When Bethan was a week old she had a gastrostomy tube put in as she was too small to attempt surgery to repair her tof, she spent the next three months in the special care baby unit putting on weight so she could have her surgery which she eventually had on 17/12/2001. she recovered very well and we took her home on 11/01/02. she fed so well with a bottle and even started solids that her gastrostomy was removed. after a few weeks she started having problems with reflux and spent a few months in hospital trying to get over it. Unfortunately the reflux got so bad that on 10/6/2002 she had a fundoplication and her gastrostomy was replaced.
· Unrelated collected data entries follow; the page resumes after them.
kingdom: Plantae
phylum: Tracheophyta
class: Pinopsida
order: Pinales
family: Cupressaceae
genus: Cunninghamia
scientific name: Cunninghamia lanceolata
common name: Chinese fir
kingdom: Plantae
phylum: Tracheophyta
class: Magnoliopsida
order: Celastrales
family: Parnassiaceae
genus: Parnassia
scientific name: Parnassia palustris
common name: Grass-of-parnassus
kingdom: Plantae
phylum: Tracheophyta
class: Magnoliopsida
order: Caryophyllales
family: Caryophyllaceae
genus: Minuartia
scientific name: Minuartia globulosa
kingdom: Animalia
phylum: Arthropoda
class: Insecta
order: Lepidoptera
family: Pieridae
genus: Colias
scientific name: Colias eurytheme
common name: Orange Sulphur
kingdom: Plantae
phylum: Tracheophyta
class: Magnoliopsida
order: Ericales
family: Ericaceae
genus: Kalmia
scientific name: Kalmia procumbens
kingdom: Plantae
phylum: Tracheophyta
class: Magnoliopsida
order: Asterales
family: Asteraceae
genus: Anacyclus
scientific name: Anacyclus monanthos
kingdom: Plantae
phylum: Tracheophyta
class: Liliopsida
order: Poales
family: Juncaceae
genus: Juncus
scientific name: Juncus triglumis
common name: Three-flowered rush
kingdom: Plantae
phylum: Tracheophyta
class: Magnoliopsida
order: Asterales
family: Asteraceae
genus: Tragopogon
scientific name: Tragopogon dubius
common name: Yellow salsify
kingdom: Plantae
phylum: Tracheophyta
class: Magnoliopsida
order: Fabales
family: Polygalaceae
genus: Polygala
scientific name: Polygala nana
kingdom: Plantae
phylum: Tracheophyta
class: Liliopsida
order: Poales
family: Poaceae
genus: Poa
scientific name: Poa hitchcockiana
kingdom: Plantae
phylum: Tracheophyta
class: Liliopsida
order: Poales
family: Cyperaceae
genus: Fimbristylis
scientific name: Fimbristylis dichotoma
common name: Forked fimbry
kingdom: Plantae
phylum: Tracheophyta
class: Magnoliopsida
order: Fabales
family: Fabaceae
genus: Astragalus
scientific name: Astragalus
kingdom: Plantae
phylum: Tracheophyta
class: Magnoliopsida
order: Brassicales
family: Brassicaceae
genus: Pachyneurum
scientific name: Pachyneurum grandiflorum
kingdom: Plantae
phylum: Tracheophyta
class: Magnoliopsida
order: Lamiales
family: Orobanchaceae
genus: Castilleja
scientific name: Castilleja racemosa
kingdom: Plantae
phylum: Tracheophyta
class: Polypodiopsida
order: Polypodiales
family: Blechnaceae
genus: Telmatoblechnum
She came back home in July 2002 on oxygen but spent the next two months in and out of hospital with chest infections. She had a broncoscopy at the end of September which showed that she had “floppy airways” but nothing that they thought she wouldn’t grow out of. She spent the next six months at home being very well but in January 03 she began once again to have what the doctors were calling asthma attacks. We thought she was getting over them when one day she got so bad that she ended up in itu on a ventilator.
The doctors decided that she could not cope with these attacks any longer and they could get her off the ventilator so it was decided that the best thing for her would be to give her a tracheostomy. Bethan had her trachy put in on 17/2/03 and has made a fabulous recovery. She is no longer on oxygen during the day and only half a litre when she’s asleep. We can’t believe the difference it’s made in the two short weeks that she’s had it. Hopefully this will be like a new start to her and she will be much better off with it.
Update, May 2003: Since Bethan has had her tracheostomy she has had a few short stays in hospital and spent the last two/three weeks at home quite well. But unfortunately on 17/5/03, Bethan died quite peacefully in her sleep. The last twenty months have been tough but I'll never forget how hard she fought to be with us and hope she is finally at peace.